Here's an example: https://cookbook.openai.com/examples/reproducible_outputs_wi...

> Developers can now specify seed parameter in the Chat Completion request to receive (mostly) consistent outputs. [...] There is a small chance that responses differ even when request parameters and system_fingerprint match, due to the inherent non-determinism of our models.

replies(2): >>44534555 #>>44536746 #
54. ◴[] No.44534555{3}[source]
55. spindump8930 ◴[] No.44536027[source]
The many sources of stochastic/non-deterministic behavior have been mentioned in other replies but I wanted to point out this paper: https://arxiv.org/abs/2506.09501 which analyzes the issues around GPU non determinism (once sampling and batching related effects are removed).

One important take-away is that these issues are more likely in longer generations so reasoning models can suffer more.

56. llm_nerd ◴[] No.44536746{3}[source]
>That's why vendors don't offer seed parameters accompanied by a promise that it will result in deterministic results - because that's a promise they cannot keep.

They absolutely can keep such a promise, which anyone who has worked with LLMs could confirm.

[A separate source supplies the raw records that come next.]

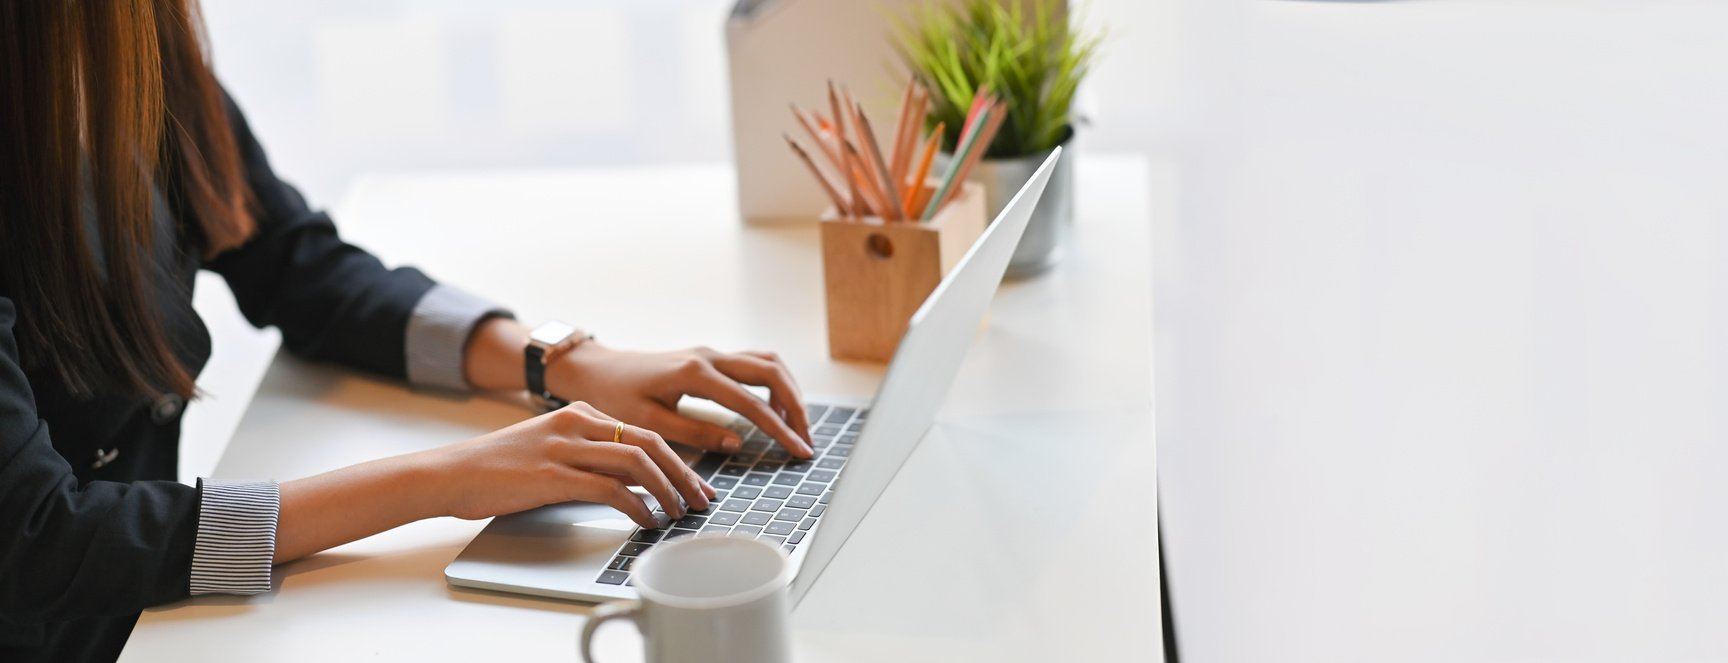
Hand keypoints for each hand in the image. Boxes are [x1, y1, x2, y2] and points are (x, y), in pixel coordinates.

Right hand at [425, 401, 714, 526]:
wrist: (450, 473)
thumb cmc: (499, 469)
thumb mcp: (552, 449)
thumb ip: (592, 458)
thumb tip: (636, 482)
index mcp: (580, 413)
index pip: (644, 431)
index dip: (677, 459)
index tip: (696, 483)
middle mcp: (577, 423)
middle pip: (650, 441)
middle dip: (683, 473)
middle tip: (702, 499)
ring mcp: (565, 447)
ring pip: (636, 461)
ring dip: (667, 489)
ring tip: (679, 513)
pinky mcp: (552, 475)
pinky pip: (609, 488)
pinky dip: (637, 506)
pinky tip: (646, 521)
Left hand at [546, 342, 815, 457]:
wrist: (596, 370)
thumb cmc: (614, 397)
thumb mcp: (649, 423)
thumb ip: (696, 433)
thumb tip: (737, 443)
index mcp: (695, 374)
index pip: (752, 403)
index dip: (780, 429)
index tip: (799, 450)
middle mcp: (709, 357)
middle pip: (771, 373)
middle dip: (796, 406)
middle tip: (806, 439)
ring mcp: (711, 353)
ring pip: (767, 363)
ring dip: (788, 391)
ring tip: (795, 424)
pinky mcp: (709, 357)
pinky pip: (753, 363)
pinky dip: (772, 383)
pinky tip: (773, 407)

I can run a sequence of tokens through a large LLMs thousands of times and get identical results every time (and have done precisely this! In fact, in one situation it was a QA test I built). I could run it millions of times and get exactly the same final layer every single time.

They don't want to keep such a promise because it limits flexibility and optimizations available when doing things at a very large scale. This is not an LLM thing, and saying "LLMs are non-deterministic" is simply wrong, even if you can find an LLM purveyor who decided to make choices where they no longer have any interest in such an outcome. And FWIW, non-associative floating point arithmetic is usually not the reason.

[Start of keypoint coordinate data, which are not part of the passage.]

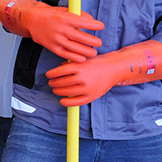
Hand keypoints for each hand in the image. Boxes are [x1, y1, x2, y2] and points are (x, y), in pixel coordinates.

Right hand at [0, 0, 103, 60]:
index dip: (95, 25)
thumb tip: (92, 21)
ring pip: (76, 49)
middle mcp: (62, 29)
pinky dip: (76, 58)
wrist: (33, 20)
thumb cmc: (52, 15)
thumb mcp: (66, 10)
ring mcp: (57, 40)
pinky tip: (82, 58)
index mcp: (66, 18)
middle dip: (94, 41)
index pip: (84, 23)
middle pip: (82, 38)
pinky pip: (67, 55)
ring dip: (87, 52)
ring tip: (93, 52)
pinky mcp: (53, 48)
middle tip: (99, 43)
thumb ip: (79, 15)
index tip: (101, 26)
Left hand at [46, 40, 161, 106]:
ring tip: (55, 90)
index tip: (48, 75)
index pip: (59, 72)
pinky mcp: (91, 96)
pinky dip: (67, 102)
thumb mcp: (83, 59)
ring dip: (58, 91)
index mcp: (79, 66)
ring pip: (66, 92)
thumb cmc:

It's like claiming that a chef cannot do something that McDonalds and Burger King don't do, using those purveyors as an example of what is possible when cooking. Nothing works like that.

replies(1): >>44536756 #
57. simonw ◴[] No.44536756{4}[source]
If not non-associative floating point, what's the reason?
replies(1): >>44542213 #
58. troupo ◴[] No.44537068{6}[source]
I would also assume that in vast majority of cases people don't set temperature to zero even with API calls.

And even if you do set it to zero, you never know what changes to the layers and layers of wrappers and system prompts you will run into on any given day resulting in "on this day we crash for certain input, and on other days we don't": https://www.techdirt.com/2024/12/03/the-curious-case-of-chat...

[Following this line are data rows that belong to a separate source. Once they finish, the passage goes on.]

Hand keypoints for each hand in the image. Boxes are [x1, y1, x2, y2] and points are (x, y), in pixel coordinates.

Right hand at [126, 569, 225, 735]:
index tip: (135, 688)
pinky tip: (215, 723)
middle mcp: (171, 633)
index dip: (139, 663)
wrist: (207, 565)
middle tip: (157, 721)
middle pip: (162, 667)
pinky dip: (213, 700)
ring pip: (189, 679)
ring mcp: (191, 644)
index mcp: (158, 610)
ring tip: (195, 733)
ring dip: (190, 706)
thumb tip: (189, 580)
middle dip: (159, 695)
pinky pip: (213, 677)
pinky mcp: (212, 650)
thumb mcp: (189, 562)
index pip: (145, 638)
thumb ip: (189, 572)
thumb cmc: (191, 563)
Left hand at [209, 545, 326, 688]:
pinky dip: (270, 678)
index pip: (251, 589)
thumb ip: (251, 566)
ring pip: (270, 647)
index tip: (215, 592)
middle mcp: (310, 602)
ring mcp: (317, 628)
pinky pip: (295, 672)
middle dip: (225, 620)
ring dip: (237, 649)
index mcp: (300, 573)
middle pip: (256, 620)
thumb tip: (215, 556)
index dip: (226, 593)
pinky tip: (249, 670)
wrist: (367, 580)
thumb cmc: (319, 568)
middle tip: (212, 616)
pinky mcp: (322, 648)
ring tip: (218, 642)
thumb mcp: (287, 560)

59. llm_nerd ◴[] No.44542213{5}[source]
There are a huge number of reasons for large scale systems. Batching sizes when hitting MoE systems (which are basically all LLMs now) leading to routing variations. Consecutive submissions could be routed to entirely different hardware, software, and even quantization levels! Repeat resubmissions could even hit different variations of a model.

No one targets determinism because randomness/"creativity" in LLMs is considered a prime feature, so there is zero reason to avoid variation, but that isn't some core function of LLMs.

60. saagarjha ◴[] No.44546301{6}[source]
Well a very simple example would be if you run a parallel reduce using atomics the result will depend on which workers acquire the accumulator first.